Further research may consider the causes of the excess of mortality. Moreover, it may be beneficial to include mortality outcomes in randomised controlled trials assessing new treatments. Also, these data show the importance of suicide prevention and medical treatment for these patients (at least cancer screening and cardiovascular prevention). Lastly, cluster B PD appears as consequential in terms of premature mortality as other psychiatric disorders and some other physical diseases (i.e., same loss of years of life vs. diabetes). So this disorder challenges a conventional view of psychiatry that focuses on treatment of psychotic and bipolar disorders and psychotherapeutic treatments. We have an urgent need to consider fund allocation in this field.
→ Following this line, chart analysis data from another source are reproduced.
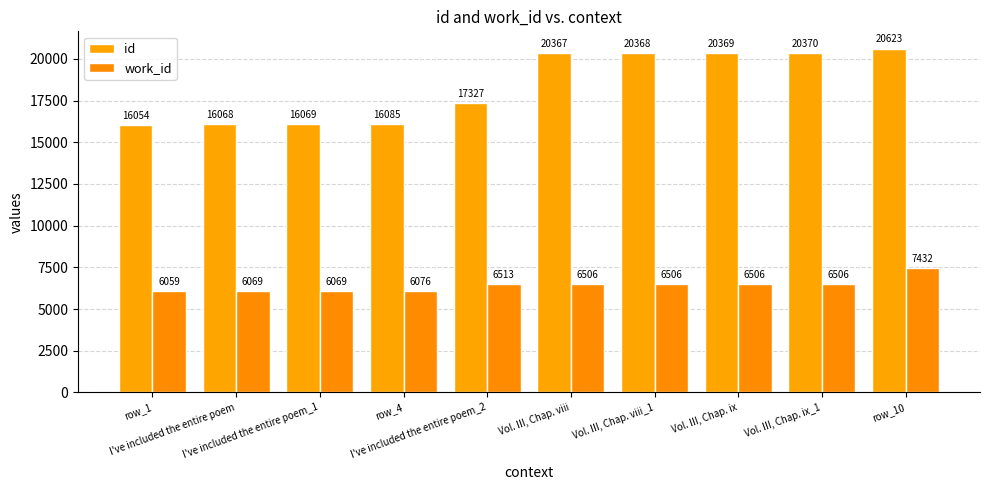

Which series has the largest total across all categories?

id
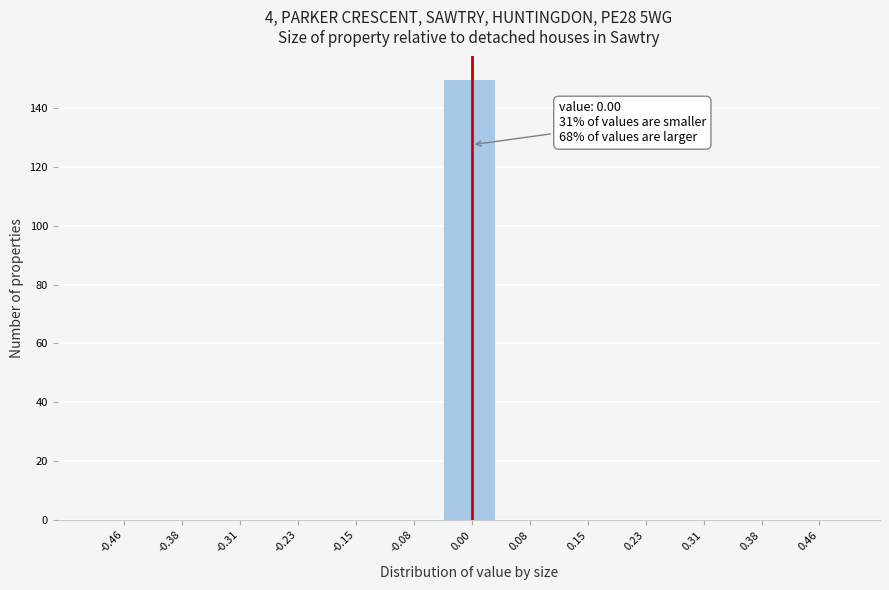

Which range on the x-axis has the tallest bar?

-0.04 to 0.04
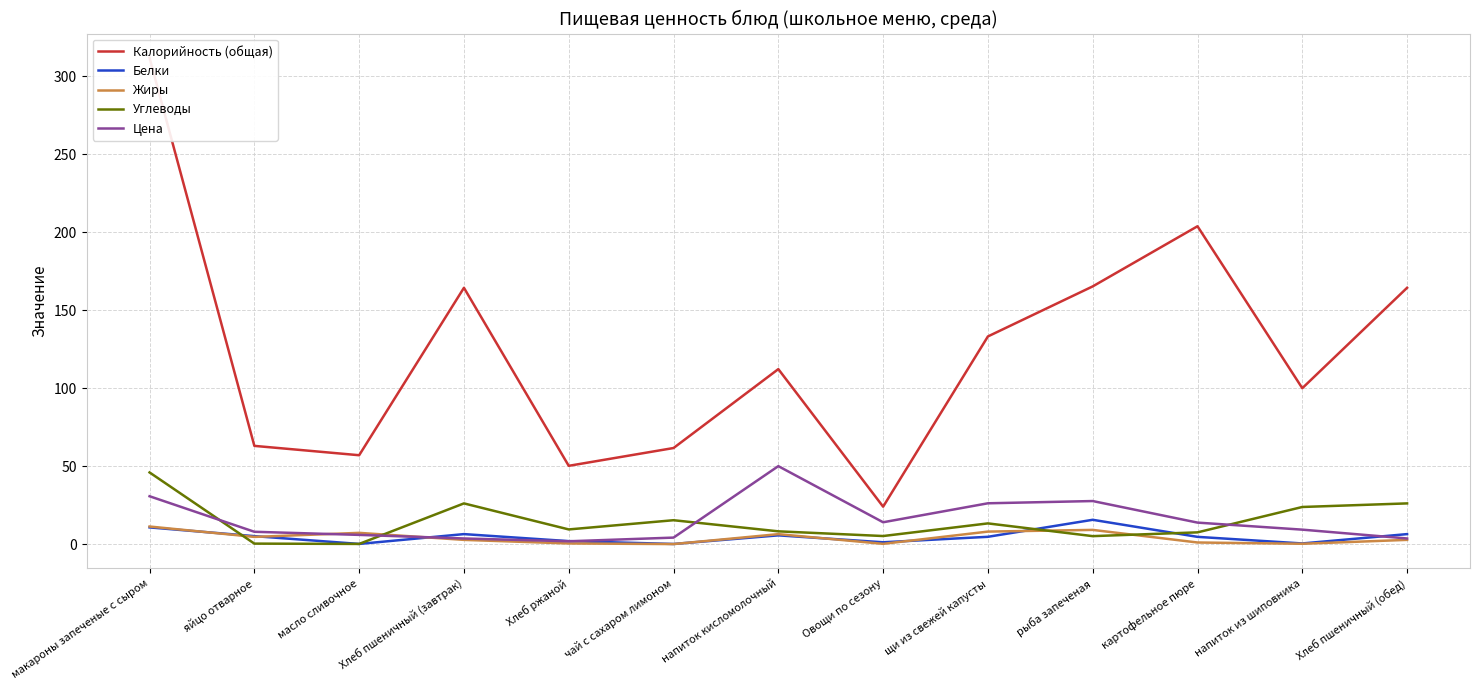

What is the difference between the maximum and second lowest values in the Белки series?

15.5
The main limitation concerns the diagnostic methods (not standardised with a structured interview). In addition, we lack information concerning the validity of the algorithm used to identify cases in the database. Moreover, we have only 1 diagnosis per episode (e.g., consultation and hospitalisation), which prevents us from analysing the effect of comorbidity on the outcomes. In addition, our method prevents us from analysing remission rates. Also, data from psychologists in private practice or patients coming from other provinces are not registered in the database system. These limitations could decrease both prevalence and measures of burden on health care estimations. Finally, we do not have information regarding lifestyle habits or other factors that might explain the mortality rate. The main strengths of this study consist of the power of a study conducted on the whole population of Quebec.

Conclusion

Considering their severity and their prevalence, cluster B PD should be considered an important priority. Unfortunately, for historical reasons and stigmatisation, access to evidence-based treatment is not universal. Consequences could be seen in terms of loss of years of life, cost to society, and suffering for patients and their relatives.

Footnotes

Declaration of Conflicting Interests: The author(s) declared no potential conflicts of interest with respect to the research, authorship, and/or publication of this article.

Funding: The author(s) received no financial support for the research, authorship, and/or publication of this article.